Your instructions: Reproduce every line of the listing below verbatim, but omit the pictures.

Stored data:

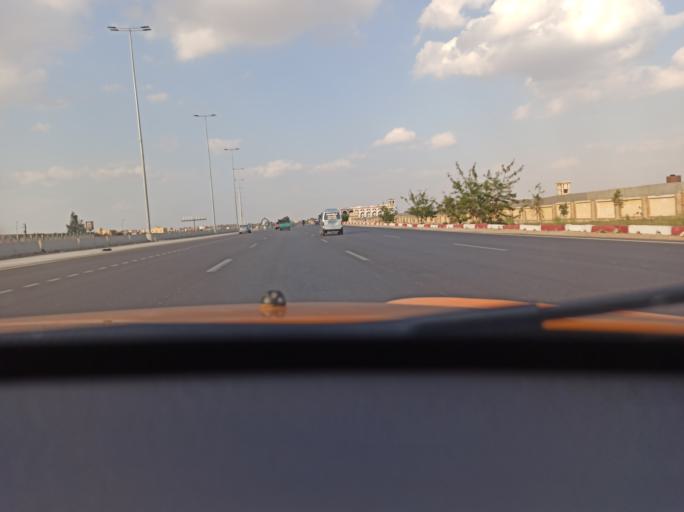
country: EG
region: Al Isma'iliyah
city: Ismailia
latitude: 30.6010
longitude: 32.2081
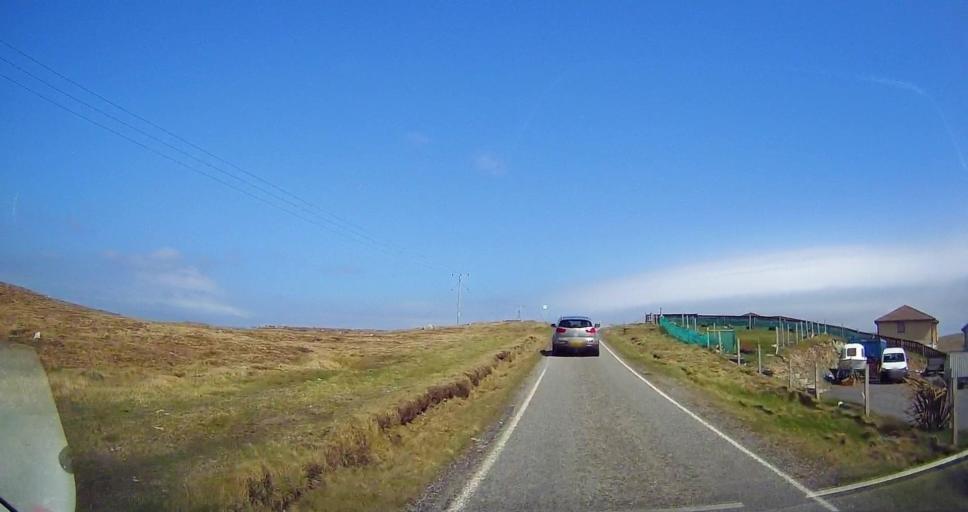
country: GB
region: Scotland
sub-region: Shetland Islands
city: Sandwick
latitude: 60.0879
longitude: -1.3297
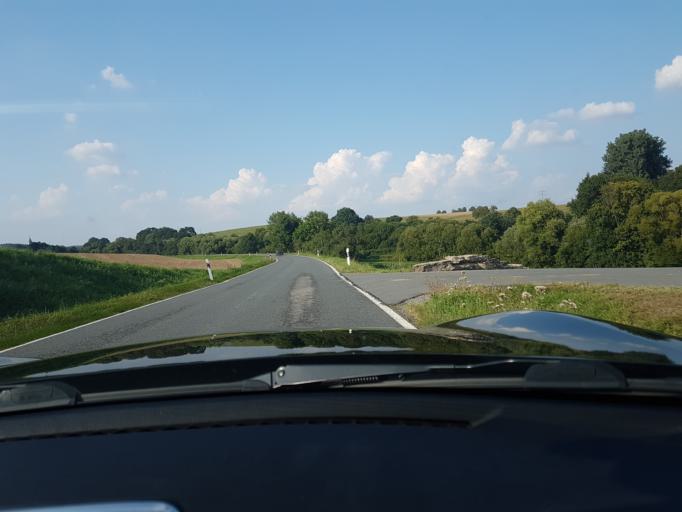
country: DE
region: Baden-Wuerttemberg
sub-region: Karlsruhe Region
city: Seckach
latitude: 49.4436
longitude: 9.3703
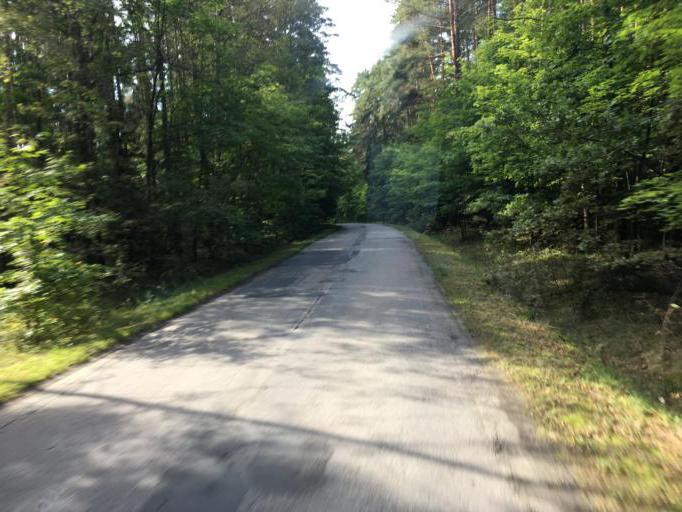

Exercise response:
country: EG
region: Al Isma'iliyah
city: Ismailia
latitude: 30.6010
longitude: 32.2081
country: GB
region: Scotland
sub-region: Shetland Islands
city: Sandwick
latitude: 60.0879
longitude: -1.3297
country: DE
region: Baden-Wuerttemberg
sub-region: Karlsruhe Region
city: Seckach
latitude: 49.4436
longitude: 9.3703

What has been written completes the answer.